このうどんの良さは、派手さではなく、ちゃんと気持ちよく着地するところにあります。豚で身近さを作り、あさりで春の気配を添え、卵で全体を柔らかく繋ぎ、佃煮で奥行きを足す。そこへ小松菜やほうれんそう、ネギの青みが入ると、一杯の中に景色まで生まれます。豪華絢爛というより、千差万別の暮らしに寄り添う、優しく気の利いた一杯でした。

しかも、このうどんは年中作れるのに、季節の話がよく似合います。春はあさりが軽やかに映え、初夏は卵や佃煮の話題が重なり、冬は青菜やネギの温もりが引き立つ。記念日が綺麗に一列に並ばなくても構いません。食材たちがそれぞれの時期に「今日は私も少し話して良いですか」と顔を出してくる感じが、この一杯をただの麺料理で終わらせないのです。

ここまで見てくると、このうどんの結論はとても明るいものになります。

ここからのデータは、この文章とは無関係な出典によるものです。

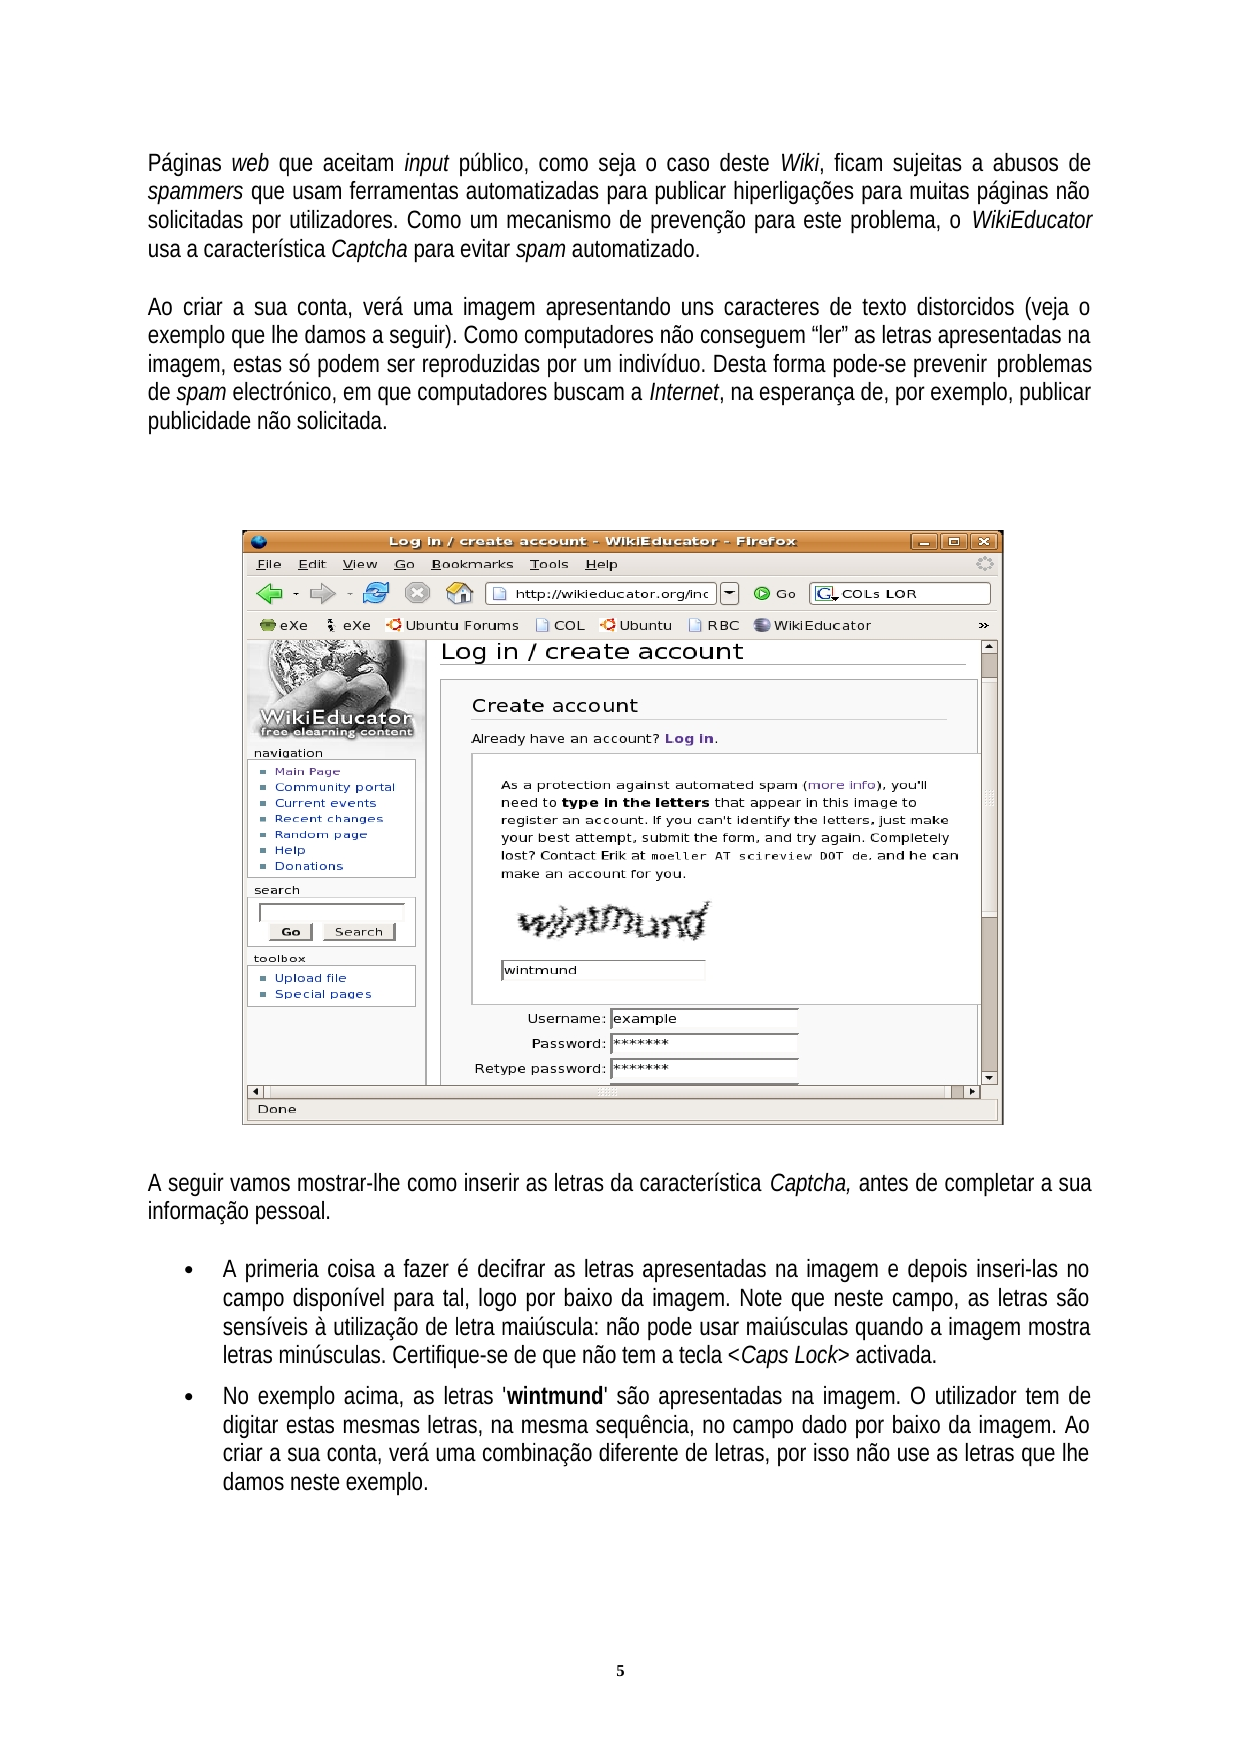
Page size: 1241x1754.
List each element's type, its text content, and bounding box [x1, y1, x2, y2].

美味しい一杯は、必ずしも高価な材料を並べた日に生まれるわけではない、ということです。スーパーで手に取りやすい豚コマでも、冷凍あさりでも、卵1個でも、組み方次第で食卓はちゃんと満ち足ります。全部を盛り込み切ることが完成ではなく、引くところは引き、残すところは残し、食べる人に合わせて整える。その考え方こそが、この一杯の一番嬉しい気づきだったように思います。

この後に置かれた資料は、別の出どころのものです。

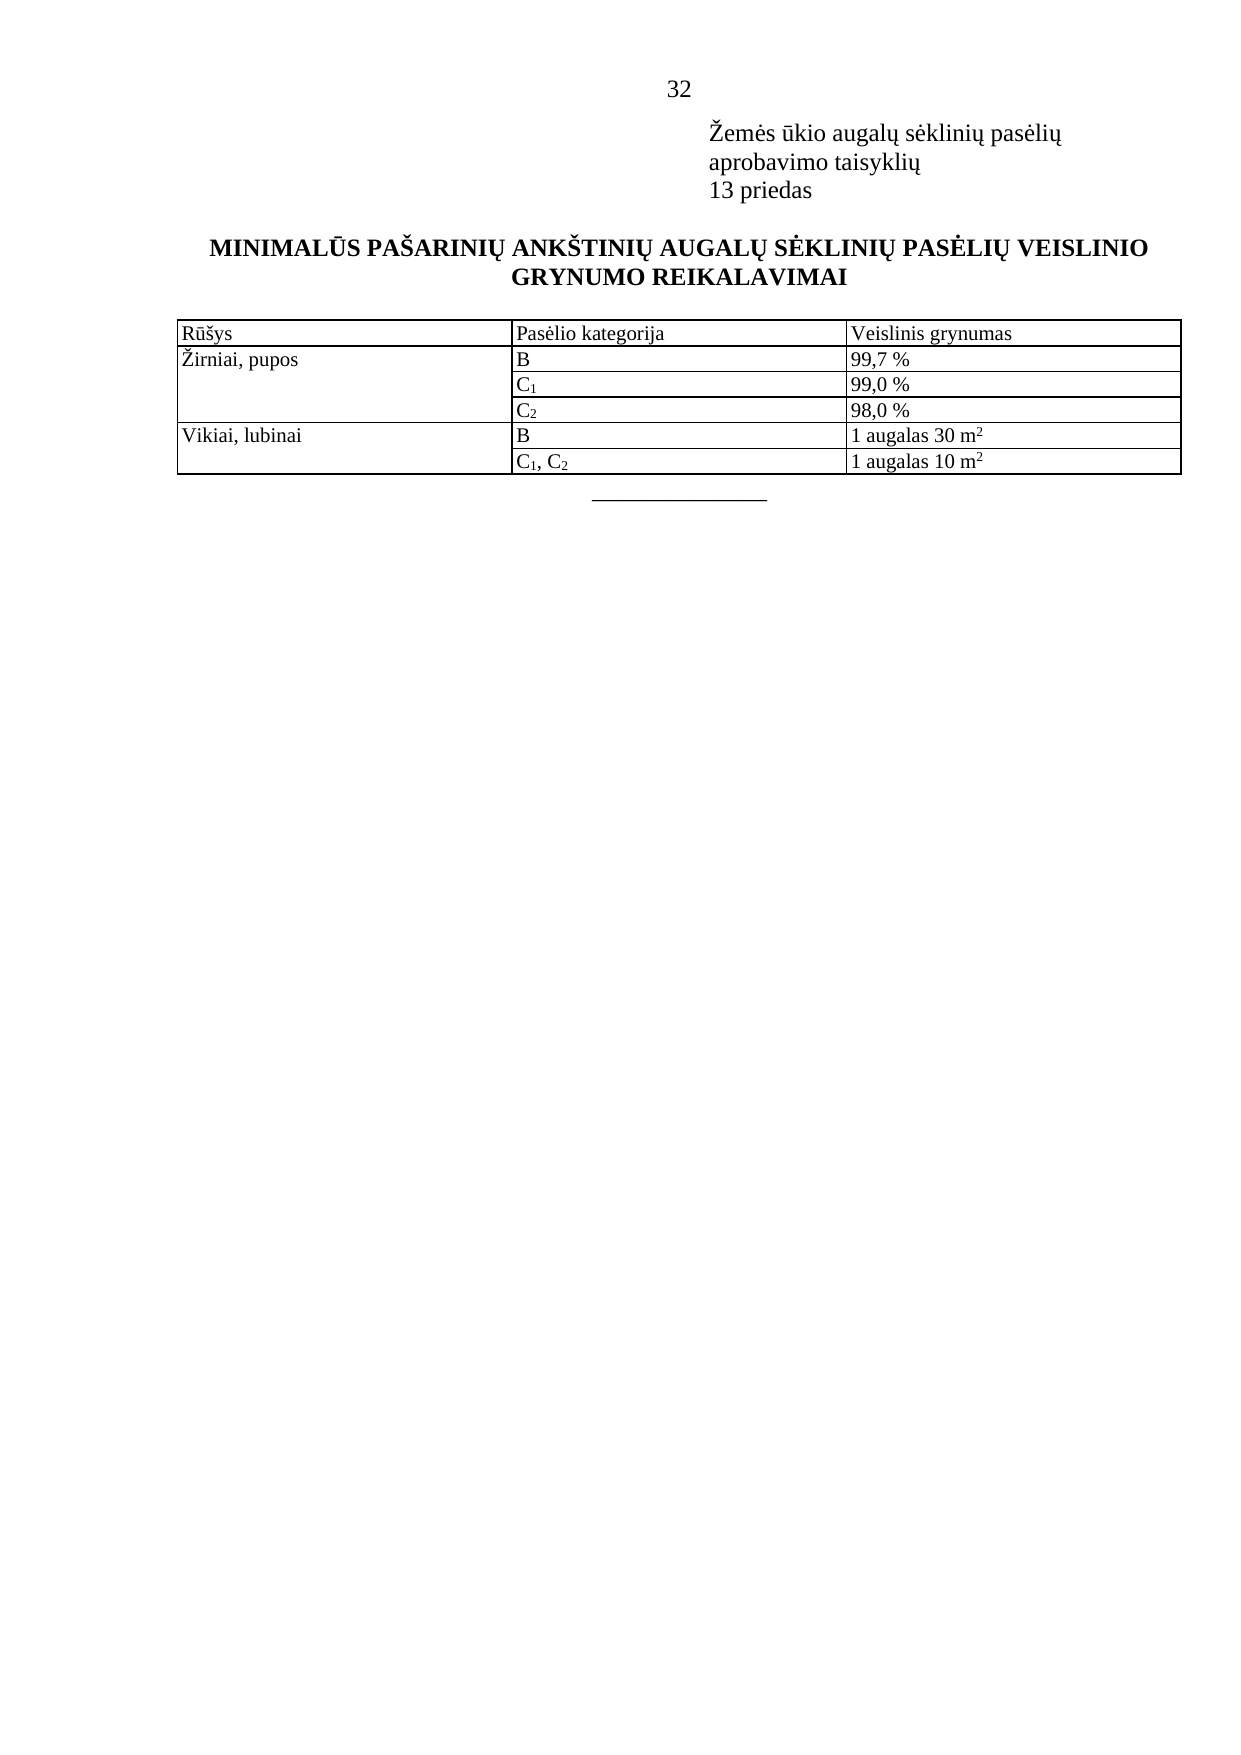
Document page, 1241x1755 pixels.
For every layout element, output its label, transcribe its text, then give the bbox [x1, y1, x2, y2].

text aprobavimo taisyklių [177, 147, 1181, 176]
text ______________ [177, 475, 1181, 503]
text MINIMALŪS PAŠARINIŲ ANKŠTINIŲ AUGALŲ SĖKLINIŲ PASĖLIŲ VEISLINIO GRYNUMO REIKALAVIMAI [177, 233, 1181, 291]
text 13 priedas [177, 176, 1181, 204]
table_cell Žirniai, pupos [178, 347, 511, 422]
table_cell B [842, 423, 846, 447]
table_cell C2 [842, 398, 846, 422]
table_cell B [842, 347, 846, 371]
table_cell Vikiai, lubinai [178, 423, 511, 473]
text Žemės ūkio augalų sėklinių pasėlių [702, 118, 1181, 147]
table_cell C1 [842, 372, 846, 396]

そして、第5章まで重ねて見えてきたのは、高齢者と囲む食卓では「美味しい」の前に「食べやすい」が並ぶ、ということでした。うどんは親しみやすい料理ですが、長さや滑りやすさ、具のバラつき方によっては、飲み込みに不安がある方には忙しい一杯にもなります。そんな時は、麺を短くする、豚を柔らかくする、卵でまとまりを出す、あさりは香り付け程度にする、青みは軟らかくして短くする。そうやって、口の中で落ち着いてまとまる形へ寄せていくことが、何よりの思いやりになります。食べる人の力に合わせて整えることは、遠慮でも妥協でもなく、立派な臨機応変です。

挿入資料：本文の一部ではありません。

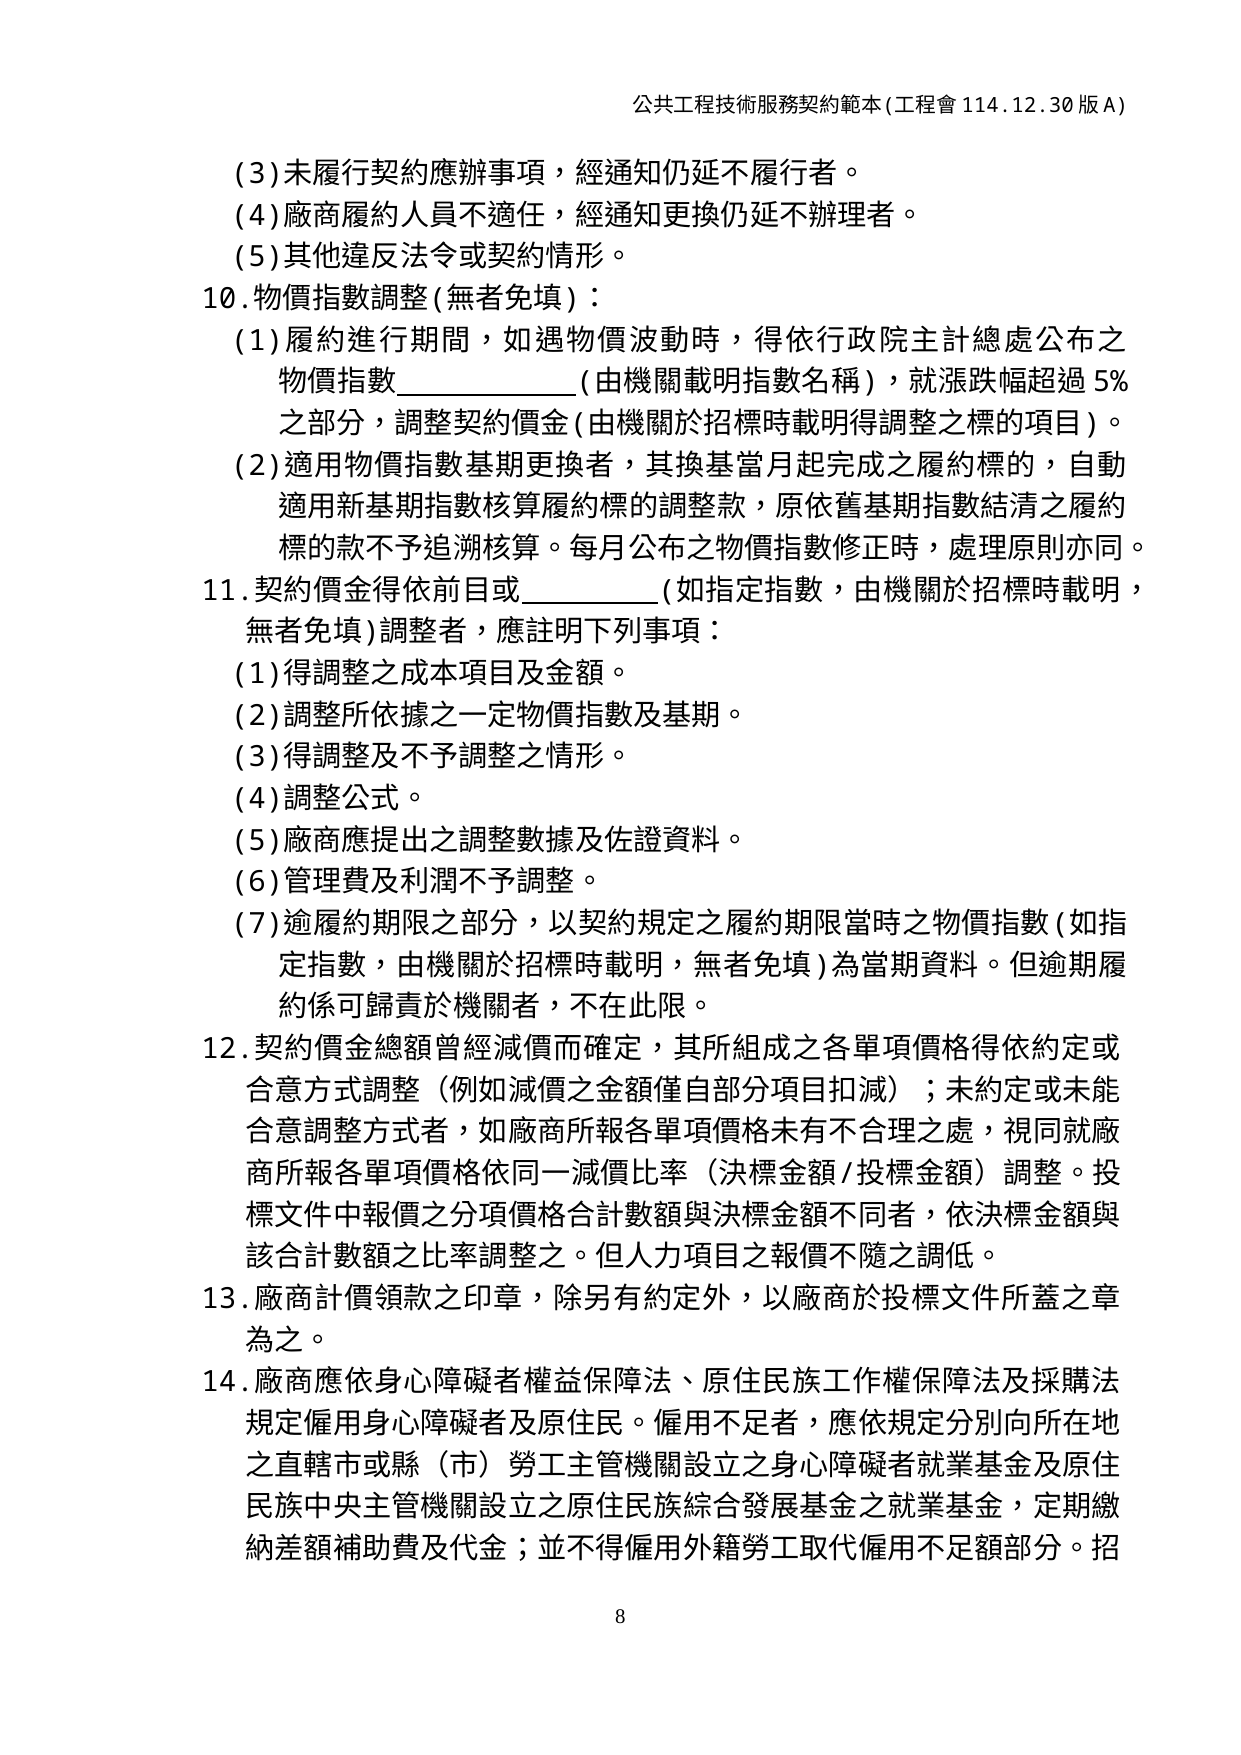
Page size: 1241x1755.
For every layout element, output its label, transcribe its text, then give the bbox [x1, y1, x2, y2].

食卓では、時々「同じ物を同じように出すこと」が平等だと思ってしまいます。けれど、本当に優しいのは、その人が安心して口へ運べる形にしてあげることなのかもしれません。うどんを短くしたり、具を少し減らしたり、トロミやまとまりを意識したり。そう聞くと、少しだけ手間に見えるかもしれませんが、実際は“食べやすさへの通訳”に近いものです。料理がその人の体に歩み寄ってくれると、食卓の空気まで和らぎます。

結局、この一杯は、豚か牛か、汁を残すか使うか、青みを混ぜるか別添えにするか、そんな選択を自由に受け止めてくれる懐の深い料理でした。元気な日に食べてもよく、少し疲れた日に食べても良く、家族で囲んでも良く、高齢者向けに優しく整えてもよい。食べる人や季節に合わせて形を変えながら、それでも「ちゃんと美味しい」を守ってくれる。そんな一杯は、台所の味方としてかなり頼もしい存在です。

もし、次にこのうどんを作るなら、春はあさりを迎え、冬は青みを厚くし、家族に高齢者がいれば食べやすさを先に考える。そのくらいの柔らかな気配りで、晩ご飯は随分と心地よくなります。冷蔵庫を開けて、今日は何にしようかなと少し考える時間まで、何だか悪くありません。うどん一杯でそこまで言うのか、と自分でも少し思いますが、食卓というのは、そういう小さな満足をちゃんと覚えているものです。

※茹で溢すことで余分な脂の摂取を控えられます。濃いけどさっぱり、多彩な食感を春のウキウキと共にお楽しみくださいね。